+++ Исследуемый текст

К нам приехал командор

Опубликованы наброски Владимира Набокова к будущему роману «Лаура и ее оригинал». Их вполне достаточно, чтобы понять: перед нами абрис несомненного шедевра

Есть все-таки что-то мистическое во всей этой истории с публикацией недописанного набоковского романа. Туманное предисловие сына писателя Дмитрия, решившегося вопреки ясно выраженной воле отца карточки с набросками книги не сжигать, напротив – опубликовать, предисловие, намекающее на потустороннее участие и поддержку отца в принятии этого непростого решения, тут ни при чем. Мистика в другом: в явлении этого текста сегодня, сейчас, в ситуации совсем уж удушающего безрыбья и наготы отечественной словесности, которая к моменту присуждения очередной премии едва находит, чем прикрыться. При таком раскладе голос писателя, благодаря публикации на мгновение сделавшегося нашим современником, стоявшего уже на пороге вечности и тем не менее аккуратно строчащего свои карточки, звучит громоподобно, устыжающе, жутко. Нам явился каменный гость. О, тяжело пожатье каменной его десницы!

До того как откроешь эту книгу, можно думать о важности (неважности) последней воли автора, о психологии наследников, цинизме книжного бизнеса и о том, что недописанные книги, наверное, правильней было бы издавать иначе: сначала – в составе академического собрания сочинений, потом – массовым тиражом, но все это, повторюсь, до. Едва начинаешь чтение, на тебя немедленно набрасывается все это. «Слепой черный щенок», он же «бесформенный ридикюль», крошечные фигурки, красные и белые, подаренных мистером Гумбертом Г. Гумбертом шахмат (да, Набоков окликает самого себя на каждом шагу), полуразрушенные крылечные ступеньки, «заросшие мятой и колокольчиками среди можжевеловых кустов», «оранжево-лучистые, как брызнувшее из-за туч солнце», веера, «летнее воскресенье в полоску». Стилевое изящество, жесткая точность найденных слов и образов, как кажется, совершенно адекватно переведенных с английского, и вот эта особенная повествовательная набоковская бестрепетность пленят и самых неистовых поклонников писателя, и его ненавистников, пленят и доведут до сладкого обморока, обморока восторга. Потому что в каждом отрывке здесь поступь великого мастера, в каждой реплике – царственная стать.

++++++
+++ Выдержка из данных

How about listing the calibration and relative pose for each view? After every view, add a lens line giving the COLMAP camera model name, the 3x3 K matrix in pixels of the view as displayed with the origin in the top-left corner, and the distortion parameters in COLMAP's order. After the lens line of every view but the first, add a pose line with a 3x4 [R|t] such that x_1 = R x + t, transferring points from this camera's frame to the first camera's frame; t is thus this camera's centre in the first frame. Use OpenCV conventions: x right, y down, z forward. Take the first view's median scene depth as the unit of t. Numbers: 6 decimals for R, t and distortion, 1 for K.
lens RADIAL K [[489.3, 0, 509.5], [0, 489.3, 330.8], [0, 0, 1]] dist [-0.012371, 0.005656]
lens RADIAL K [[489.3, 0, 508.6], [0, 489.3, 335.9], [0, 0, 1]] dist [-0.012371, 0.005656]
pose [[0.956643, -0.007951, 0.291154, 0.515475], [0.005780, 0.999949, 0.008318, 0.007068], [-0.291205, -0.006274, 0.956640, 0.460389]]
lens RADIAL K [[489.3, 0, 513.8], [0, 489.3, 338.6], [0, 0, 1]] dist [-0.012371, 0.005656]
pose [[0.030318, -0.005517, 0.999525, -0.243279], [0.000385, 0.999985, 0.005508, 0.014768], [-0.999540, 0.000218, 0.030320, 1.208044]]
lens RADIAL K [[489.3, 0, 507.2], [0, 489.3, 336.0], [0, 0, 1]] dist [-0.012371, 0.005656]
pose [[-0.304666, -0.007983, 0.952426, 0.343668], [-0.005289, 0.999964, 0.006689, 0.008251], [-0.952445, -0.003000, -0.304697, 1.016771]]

++++++

Список заданий
1. Процитируйте из рецензии на наброски Набокова всё, начиная со слов «Есть все-таки что-то» и вниз до слов «каменной его десницы!».
2. Ответьте на вопросы по рецензии на наброски Набокова.
(а) Как зовут сына писателя, который решил не сжигать карточки с набросками?
(б) В составе какого издания, по мнению автора рецензии, недописанные книги правильнее было бы выпускать сначала?
(в) Кем подарены шахматы, фигурки которых упомянуты в рецензии?

Ответы по заданиям
1.
Есть все-таки что-то мистическое во всей этой истории с публикацией недописанного набоковского романа. Туманное предисловие сына писателя Дмитрия, решившегося вопреки ясно выраженной воле отца карточки с набросками книги не сжигать, напротив – опубликовать, предисловие, намекающее на потустороннее участие и поддержку отца в принятии этого непростого решения, тут ни при чем. Мистика в другом: в явлении этого текста сегодня, сейчас, в ситуации совсем уж удушающего безрыбья и наготы отечественной словесности, которая к моменту присуждения очередной премии едва находит, чем прикрыться. При таком раскладе голос писателя, благодаря публикации на мгновение сделавшегося нашим современником, стоявшего уже на пороге вечности и тем не менее аккуратно строчащего свои карточки, звучит громоподобно, устыжающе, жутко. Нам явился каменный гость. О, тяжело пожатье каменной его десницы!

2.
(а) Дмитрий.
(б) В составе академического собрания сочинений.
(в) Мистером Гумбертом Г. Гумбертом.